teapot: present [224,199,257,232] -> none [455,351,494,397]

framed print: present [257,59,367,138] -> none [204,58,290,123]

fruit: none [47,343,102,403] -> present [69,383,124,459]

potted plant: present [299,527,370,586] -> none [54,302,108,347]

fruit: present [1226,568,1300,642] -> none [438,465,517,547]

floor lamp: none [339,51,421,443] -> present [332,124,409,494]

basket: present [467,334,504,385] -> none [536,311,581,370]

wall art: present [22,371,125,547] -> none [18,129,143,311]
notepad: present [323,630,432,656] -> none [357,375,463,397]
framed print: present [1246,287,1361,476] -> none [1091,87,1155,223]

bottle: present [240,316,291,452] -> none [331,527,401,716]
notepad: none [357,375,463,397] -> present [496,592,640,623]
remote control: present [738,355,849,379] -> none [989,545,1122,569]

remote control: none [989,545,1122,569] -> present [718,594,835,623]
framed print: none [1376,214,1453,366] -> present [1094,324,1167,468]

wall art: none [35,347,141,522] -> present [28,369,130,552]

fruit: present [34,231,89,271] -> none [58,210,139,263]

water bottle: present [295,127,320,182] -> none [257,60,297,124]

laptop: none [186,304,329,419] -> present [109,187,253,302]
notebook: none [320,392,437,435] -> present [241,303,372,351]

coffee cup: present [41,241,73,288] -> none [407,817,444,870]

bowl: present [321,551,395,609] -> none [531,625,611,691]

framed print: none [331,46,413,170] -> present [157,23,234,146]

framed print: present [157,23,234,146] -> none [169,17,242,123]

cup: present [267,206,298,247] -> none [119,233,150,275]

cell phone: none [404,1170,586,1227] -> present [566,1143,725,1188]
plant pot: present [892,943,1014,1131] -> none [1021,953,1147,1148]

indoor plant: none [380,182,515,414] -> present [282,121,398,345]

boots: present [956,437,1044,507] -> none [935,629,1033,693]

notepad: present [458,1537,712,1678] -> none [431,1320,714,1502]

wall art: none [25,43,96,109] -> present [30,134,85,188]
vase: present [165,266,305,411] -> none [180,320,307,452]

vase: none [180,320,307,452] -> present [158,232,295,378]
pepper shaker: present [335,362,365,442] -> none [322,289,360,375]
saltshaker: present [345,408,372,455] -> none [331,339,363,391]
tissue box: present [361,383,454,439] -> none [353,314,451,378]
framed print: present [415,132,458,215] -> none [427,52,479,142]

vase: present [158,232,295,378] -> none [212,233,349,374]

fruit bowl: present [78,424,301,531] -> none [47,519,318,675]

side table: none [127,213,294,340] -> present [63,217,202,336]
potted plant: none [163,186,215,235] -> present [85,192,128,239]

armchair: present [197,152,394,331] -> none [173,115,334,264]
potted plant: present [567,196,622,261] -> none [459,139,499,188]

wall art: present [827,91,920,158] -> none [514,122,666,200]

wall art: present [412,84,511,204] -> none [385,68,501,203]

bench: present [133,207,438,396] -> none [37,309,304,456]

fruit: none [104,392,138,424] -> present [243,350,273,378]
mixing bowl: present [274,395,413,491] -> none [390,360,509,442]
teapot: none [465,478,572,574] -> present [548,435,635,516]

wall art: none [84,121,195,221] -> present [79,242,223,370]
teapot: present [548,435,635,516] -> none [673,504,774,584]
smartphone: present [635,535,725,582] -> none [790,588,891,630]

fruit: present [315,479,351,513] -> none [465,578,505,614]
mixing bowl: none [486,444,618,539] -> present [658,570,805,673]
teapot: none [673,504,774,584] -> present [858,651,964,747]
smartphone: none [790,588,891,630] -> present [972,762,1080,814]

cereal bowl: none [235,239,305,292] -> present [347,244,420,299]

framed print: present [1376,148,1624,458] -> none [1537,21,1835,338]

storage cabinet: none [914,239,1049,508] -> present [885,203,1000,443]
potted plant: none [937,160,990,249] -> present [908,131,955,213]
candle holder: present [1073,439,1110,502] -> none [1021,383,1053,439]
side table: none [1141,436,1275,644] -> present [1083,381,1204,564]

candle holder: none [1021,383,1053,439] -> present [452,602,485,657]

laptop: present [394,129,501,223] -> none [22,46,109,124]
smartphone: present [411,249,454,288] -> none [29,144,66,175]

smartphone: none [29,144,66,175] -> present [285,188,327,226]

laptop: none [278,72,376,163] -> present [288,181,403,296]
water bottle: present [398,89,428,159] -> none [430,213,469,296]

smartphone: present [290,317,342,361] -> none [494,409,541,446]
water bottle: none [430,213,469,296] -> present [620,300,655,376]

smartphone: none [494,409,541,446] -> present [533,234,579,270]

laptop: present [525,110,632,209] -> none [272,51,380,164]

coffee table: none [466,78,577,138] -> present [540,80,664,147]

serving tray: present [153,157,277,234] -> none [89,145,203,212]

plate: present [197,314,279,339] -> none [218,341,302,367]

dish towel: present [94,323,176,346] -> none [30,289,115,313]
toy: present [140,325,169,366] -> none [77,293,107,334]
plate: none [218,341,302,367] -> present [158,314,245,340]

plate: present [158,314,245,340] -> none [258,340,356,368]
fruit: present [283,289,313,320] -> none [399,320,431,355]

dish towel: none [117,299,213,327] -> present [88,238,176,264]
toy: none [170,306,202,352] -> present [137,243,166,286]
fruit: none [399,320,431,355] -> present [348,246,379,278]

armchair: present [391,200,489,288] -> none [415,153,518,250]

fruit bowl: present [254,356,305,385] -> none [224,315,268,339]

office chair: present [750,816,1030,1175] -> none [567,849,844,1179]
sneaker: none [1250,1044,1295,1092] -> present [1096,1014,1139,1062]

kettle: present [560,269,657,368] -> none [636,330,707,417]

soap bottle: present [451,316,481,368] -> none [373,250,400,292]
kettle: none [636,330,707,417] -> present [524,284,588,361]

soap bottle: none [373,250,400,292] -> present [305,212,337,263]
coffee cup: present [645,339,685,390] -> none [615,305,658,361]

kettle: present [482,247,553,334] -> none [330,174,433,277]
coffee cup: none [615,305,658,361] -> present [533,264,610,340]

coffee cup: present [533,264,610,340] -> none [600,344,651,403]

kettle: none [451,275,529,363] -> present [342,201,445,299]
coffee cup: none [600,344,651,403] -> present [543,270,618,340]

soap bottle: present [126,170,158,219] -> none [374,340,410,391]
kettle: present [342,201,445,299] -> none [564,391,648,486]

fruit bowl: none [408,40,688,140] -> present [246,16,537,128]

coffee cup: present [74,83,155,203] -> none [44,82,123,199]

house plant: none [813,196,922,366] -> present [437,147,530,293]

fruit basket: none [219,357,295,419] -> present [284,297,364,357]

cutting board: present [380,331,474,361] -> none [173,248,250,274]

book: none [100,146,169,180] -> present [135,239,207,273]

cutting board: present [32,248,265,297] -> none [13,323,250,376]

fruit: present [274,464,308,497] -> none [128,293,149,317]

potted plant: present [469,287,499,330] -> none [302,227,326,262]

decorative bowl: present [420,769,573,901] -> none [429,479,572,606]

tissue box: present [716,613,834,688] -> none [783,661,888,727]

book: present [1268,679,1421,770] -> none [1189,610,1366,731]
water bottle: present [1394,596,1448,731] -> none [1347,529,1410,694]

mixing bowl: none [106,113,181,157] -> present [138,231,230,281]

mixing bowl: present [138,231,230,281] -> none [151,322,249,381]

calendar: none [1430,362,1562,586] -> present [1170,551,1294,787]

TASK TO COMPLETE:
Locate "house plant: none" in the data above. Then repeat, exactly, its line and each line after it through the last, adding nothing.

FINAL ANSWER:
house plant: none [813,196,922,366] -> present [437,147,530,293]

fruit basket: none [219,357,295,419] -> present [284,297,364,357]

cutting board: present [380,331,474,361] -> none [173,248,250,274]

book: none [100,146,169,180] -> present [135,239,207,273]

cutting board: present [32,248,265,297] -> none [13,323,250,376]

fruit: present [274,464,308,497] -> none [128,293,149,317]

potted plant: present [469,287,499,330] -> none [302,227,326,262]

decorative bowl: present [420,769,573,901] -> none [429,479,572,606]

tissue box: present [716,613,834,688] -> none [783,661,888,727]

book: present [1268,679,1421,770] -> none [1189,610,1366,731]
water bottle: present [1394,596,1448,731] -> none [1347,529,1410,694]

mixing bowl: none [106,113,181,157] -> present [138,231,230,281]

mixing bowl: present [138,231,230,281] -> none [151,322,249,381]

calendar: none [1430,362,1562,586] -> present [1170,551,1294,787]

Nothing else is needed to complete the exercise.